(Data to process)

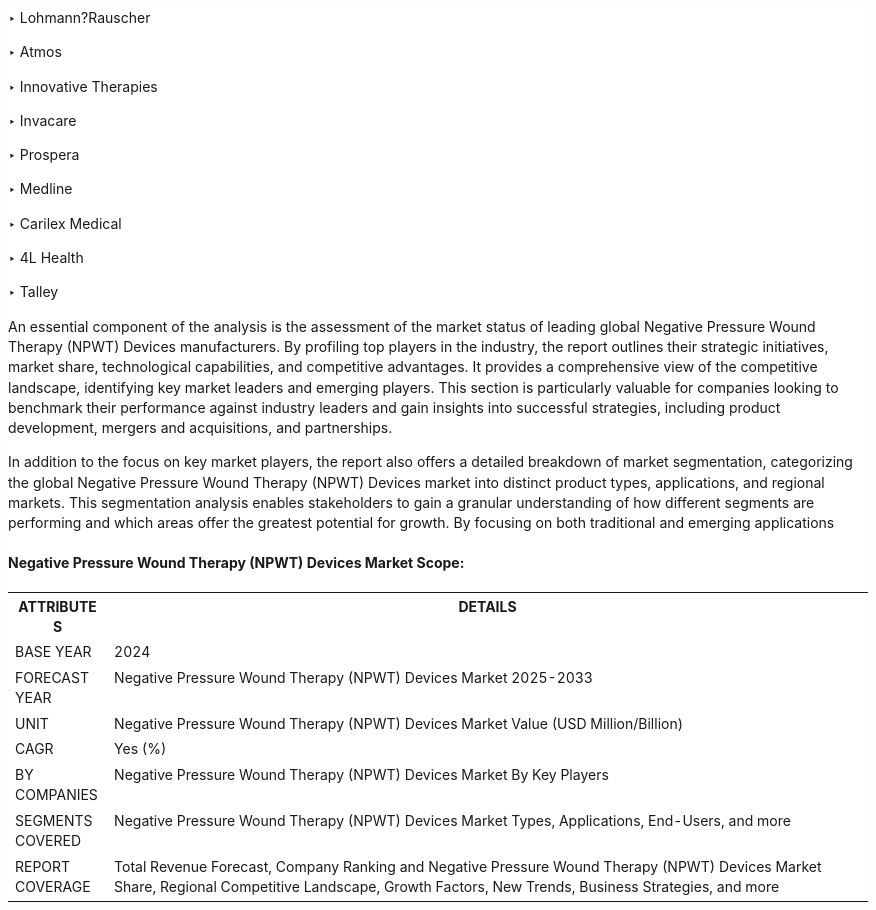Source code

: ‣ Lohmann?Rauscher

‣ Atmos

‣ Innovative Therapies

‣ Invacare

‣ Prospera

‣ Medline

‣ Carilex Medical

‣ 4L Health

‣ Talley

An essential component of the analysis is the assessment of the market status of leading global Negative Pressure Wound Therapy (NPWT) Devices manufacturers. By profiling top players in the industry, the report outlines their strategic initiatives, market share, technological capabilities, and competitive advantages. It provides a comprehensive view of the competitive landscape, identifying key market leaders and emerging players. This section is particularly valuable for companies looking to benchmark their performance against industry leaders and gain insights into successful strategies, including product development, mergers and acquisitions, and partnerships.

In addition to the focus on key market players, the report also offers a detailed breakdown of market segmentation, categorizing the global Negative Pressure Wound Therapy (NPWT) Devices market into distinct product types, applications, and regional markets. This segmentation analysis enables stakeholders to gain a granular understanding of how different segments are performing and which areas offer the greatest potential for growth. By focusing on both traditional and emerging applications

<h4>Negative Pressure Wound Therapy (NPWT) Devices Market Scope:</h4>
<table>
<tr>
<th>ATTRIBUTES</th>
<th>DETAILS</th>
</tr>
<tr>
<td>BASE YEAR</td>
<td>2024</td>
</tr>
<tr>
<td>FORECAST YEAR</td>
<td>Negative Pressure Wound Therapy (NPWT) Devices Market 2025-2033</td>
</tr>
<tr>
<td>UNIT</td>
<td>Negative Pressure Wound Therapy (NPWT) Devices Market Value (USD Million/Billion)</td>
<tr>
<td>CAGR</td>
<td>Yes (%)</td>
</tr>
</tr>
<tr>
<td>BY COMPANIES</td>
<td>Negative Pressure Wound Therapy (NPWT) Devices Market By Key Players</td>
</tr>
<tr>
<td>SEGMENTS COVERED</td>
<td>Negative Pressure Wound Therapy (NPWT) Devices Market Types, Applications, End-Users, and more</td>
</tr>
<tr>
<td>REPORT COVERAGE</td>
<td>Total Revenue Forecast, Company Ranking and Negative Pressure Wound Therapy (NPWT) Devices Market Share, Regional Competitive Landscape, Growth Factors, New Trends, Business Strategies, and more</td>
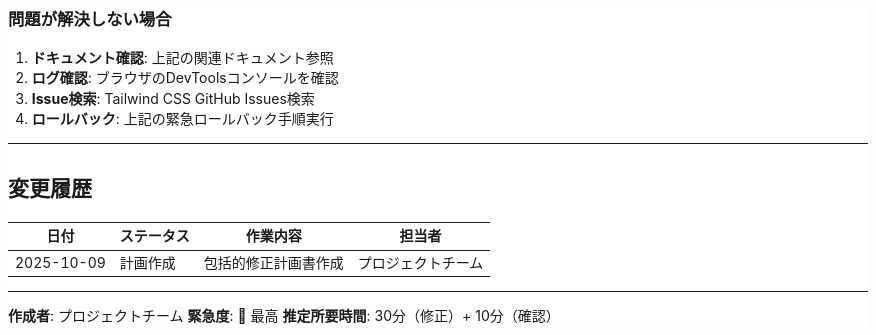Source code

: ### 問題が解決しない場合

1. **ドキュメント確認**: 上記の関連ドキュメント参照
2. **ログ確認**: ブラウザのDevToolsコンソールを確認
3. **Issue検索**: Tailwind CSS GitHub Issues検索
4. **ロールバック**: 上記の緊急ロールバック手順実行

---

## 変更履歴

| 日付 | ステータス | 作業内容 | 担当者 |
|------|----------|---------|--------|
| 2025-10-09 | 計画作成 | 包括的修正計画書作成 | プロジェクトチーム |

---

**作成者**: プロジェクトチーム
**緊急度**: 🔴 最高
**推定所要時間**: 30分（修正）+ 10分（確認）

(End Data to process)

> [Task brief]:
Make a copy of each line in the records that has the word "Therapy".

> [Solution for this exercise]:
An essential component of the analysis is the assessment of the market status of leading global Negative Pressure Wound Therapy (NPWT) Devices manufacturers. By profiling top players in the industry, the report outlines their strategic initiatives, market share, technological capabilities, and competitive advantages. It provides a comprehensive view of the competitive landscape, identifying key market leaders and emerging players. This section is particularly valuable for companies looking to benchmark their performance against industry leaders and gain insights into successful strategies, including product development, mergers and acquisitions, and partnerships.
In addition to the focus on key market players, the report also offers a detailed breakdown of market segmentation, categorizing the global Negative Pressure Wound Therapy (NPWT) Devices market into distinct product types, applications, and regional markets. This segmentation analysis enables stakeholders to gain a granular understanding of how different segments are performing and which areas offer the greatest potential for growth. By focusing on both traditional and emerging applications
<h4>Negative Pressure Wound Therapy (NPWT) Devices Market Scope:</h4>
<td>Negative Pressure Wound Therapy (NPWT) Devices Market 2025-2033</td>
<td>Negative Pressure Wound Therapy (NPWT) Devices Market Value (USD Million/Billion)</td>
<td>Negative Pressure Wound Therapy (NPWT) Devices Market By Key Players</td>
<td>Negative Pressure Wound Therapy (NPWT) Devices Market Types, Applications, End-Users, and more</td>
<td>Total Revenue Forecast, Company Ranking and Negative Pressure Wound Therapy (NPWT) Devices Market Share, Regional Competitive Landscape, Growth Factors, New Trends, Business Strategies, and more</td>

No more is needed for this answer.